Gerekçe-hüküm çelişkisi, 10.04.1992 gün ve 1991/7 esas, 1992/4 karar sayılı İçtihadı Birleştirme Kararına da aykırı olup, salt bu aykırılık bozma sebebidir.
Somut olayda karar gerekçesinde, davacıların 43.437,94 TL’den borçlu olmadıklarının tespitine karar verilmesi gerektiği belirtilmiş; hüküm kısmında ise davacıların bankaya olan borçlarından 33.610,36 TL yönünden borçlu olmadıklarının tespitine denilmiş, bu suretle de gerekçe ile hüküm arasında çelişkiye sebebiyet verilmiştir. Bu duruma göre gerekçe ile hüküm arasında çelişki yaratılması bozmayı gerektirmiştir.
2-Bozma nedenine göre tarafların diğer temyiz itirazlarının incelenmesine şimdilik gerek görülmemiştir.

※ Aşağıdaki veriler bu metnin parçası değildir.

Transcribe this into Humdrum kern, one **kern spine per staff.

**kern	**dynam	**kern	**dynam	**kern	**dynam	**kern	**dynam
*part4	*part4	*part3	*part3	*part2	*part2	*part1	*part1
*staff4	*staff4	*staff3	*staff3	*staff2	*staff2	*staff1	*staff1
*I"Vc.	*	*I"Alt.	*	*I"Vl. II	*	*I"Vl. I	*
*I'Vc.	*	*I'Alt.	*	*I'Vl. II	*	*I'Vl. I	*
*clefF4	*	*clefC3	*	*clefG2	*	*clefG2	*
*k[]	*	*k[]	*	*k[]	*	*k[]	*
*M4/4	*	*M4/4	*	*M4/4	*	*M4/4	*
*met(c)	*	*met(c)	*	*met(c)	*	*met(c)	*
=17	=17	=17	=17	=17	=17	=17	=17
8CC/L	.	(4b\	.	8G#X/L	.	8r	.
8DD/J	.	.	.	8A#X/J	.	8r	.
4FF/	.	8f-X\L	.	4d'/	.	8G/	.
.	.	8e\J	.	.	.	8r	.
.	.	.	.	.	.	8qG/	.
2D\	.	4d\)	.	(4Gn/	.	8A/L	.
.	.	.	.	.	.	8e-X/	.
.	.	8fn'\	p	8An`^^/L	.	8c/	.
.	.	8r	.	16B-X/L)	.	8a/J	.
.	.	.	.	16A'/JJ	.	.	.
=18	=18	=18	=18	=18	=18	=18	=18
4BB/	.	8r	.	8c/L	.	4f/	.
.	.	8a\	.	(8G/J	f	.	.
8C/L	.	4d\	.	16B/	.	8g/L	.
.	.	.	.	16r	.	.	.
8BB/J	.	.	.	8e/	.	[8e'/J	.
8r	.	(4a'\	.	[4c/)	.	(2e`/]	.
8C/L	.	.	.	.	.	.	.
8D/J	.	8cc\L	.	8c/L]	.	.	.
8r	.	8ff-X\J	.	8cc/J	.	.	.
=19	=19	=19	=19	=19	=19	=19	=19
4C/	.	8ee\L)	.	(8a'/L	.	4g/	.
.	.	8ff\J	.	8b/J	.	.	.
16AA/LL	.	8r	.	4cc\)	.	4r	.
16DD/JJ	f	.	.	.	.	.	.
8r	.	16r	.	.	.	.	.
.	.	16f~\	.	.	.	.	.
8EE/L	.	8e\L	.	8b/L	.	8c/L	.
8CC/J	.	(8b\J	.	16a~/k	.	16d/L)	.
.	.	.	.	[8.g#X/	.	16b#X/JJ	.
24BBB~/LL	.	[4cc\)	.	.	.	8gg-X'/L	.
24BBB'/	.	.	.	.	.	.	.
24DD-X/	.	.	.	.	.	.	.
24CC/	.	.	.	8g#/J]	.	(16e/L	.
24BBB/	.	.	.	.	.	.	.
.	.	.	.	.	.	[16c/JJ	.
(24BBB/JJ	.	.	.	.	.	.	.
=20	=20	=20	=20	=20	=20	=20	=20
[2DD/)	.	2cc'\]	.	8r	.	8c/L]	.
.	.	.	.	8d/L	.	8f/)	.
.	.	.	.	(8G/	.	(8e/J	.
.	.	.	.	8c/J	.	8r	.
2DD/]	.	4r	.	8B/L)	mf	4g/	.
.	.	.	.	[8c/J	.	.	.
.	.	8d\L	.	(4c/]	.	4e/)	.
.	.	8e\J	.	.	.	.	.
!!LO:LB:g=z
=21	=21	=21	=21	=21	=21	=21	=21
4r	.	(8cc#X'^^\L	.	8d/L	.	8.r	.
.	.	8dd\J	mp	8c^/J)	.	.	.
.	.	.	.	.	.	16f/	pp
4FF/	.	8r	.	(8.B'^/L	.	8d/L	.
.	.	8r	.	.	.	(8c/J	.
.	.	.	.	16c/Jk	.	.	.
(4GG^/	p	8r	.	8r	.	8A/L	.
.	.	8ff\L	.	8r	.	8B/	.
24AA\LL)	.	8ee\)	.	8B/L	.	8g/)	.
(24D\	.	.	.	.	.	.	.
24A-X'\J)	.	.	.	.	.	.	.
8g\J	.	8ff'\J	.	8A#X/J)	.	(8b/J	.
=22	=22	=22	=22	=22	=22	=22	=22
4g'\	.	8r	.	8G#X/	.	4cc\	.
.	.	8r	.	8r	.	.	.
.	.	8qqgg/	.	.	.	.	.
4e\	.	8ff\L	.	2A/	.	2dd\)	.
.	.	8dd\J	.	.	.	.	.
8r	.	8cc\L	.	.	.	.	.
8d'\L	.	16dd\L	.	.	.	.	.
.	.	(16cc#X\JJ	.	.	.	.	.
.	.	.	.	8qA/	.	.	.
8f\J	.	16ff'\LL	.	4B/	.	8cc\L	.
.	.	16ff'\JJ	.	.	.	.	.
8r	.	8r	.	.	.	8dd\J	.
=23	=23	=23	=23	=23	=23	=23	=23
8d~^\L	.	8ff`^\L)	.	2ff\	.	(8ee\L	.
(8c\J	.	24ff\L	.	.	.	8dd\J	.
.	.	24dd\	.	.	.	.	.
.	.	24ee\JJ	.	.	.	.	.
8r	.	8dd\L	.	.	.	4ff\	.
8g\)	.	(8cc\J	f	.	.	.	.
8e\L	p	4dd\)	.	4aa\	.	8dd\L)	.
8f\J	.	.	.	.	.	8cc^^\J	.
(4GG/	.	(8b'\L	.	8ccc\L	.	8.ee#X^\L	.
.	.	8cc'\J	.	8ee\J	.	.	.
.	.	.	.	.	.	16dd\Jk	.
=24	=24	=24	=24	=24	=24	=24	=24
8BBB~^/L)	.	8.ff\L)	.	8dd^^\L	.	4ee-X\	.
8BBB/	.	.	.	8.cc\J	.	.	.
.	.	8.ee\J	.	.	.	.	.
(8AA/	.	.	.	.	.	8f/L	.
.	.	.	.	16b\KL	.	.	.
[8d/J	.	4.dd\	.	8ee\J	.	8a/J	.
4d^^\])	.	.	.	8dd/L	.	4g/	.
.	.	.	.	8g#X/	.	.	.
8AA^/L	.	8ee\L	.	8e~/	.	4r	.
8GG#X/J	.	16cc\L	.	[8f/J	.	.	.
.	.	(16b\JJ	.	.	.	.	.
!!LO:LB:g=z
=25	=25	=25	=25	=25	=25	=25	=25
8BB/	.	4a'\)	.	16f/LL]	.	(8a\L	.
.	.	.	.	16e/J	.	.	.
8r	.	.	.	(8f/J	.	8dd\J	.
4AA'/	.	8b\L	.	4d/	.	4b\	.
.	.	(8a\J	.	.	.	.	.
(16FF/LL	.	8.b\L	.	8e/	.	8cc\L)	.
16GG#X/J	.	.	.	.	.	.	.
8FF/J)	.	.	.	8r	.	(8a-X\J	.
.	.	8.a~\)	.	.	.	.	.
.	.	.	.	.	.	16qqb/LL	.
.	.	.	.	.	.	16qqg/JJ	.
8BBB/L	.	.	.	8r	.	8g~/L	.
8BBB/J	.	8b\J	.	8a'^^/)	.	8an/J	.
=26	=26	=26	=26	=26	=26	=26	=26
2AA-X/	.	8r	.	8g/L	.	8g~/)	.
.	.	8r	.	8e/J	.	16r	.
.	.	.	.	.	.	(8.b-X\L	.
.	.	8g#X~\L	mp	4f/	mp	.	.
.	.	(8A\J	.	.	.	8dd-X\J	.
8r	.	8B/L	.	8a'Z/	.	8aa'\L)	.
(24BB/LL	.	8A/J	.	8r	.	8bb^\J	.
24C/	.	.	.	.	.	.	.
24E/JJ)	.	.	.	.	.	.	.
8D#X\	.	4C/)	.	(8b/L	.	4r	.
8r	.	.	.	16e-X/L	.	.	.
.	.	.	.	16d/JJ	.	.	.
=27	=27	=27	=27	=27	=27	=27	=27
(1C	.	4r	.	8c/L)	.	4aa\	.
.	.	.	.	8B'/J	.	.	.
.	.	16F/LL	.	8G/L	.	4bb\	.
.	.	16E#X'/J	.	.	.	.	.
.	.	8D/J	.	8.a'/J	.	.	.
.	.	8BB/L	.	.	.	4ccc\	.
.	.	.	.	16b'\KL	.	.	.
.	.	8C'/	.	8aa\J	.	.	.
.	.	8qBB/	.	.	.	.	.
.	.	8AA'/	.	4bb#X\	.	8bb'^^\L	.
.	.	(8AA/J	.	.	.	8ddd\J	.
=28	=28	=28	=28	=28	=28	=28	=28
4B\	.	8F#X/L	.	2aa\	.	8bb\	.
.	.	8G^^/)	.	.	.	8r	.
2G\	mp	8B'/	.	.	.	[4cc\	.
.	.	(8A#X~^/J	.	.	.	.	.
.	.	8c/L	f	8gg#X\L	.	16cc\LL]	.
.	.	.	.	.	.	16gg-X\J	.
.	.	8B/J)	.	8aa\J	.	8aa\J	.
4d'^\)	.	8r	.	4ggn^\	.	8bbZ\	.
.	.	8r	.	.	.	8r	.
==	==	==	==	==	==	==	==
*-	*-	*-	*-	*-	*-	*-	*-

SONUÇ: Yukarıda birinci bentte açıklanan nedenlerle hükmün HUMK" un 428. maddesi gereğince BOZULMASINA, ikinci bentte açıklanan nedenle tarafların diğer temyiz itirazlarının incelenmesine şimdilik yer olmadığına, 6100 sayılı HMK"nun geçici madde 3 atfıyla 1086 sayılı HUMK" un 440.maddesi gereğince kararın tebliğinden itibaren 15 günlük süre içerisinde karar düzeltme yolu açık olmak üzere, 09/11/2020 tarihinde oy birliği ile karar verildi.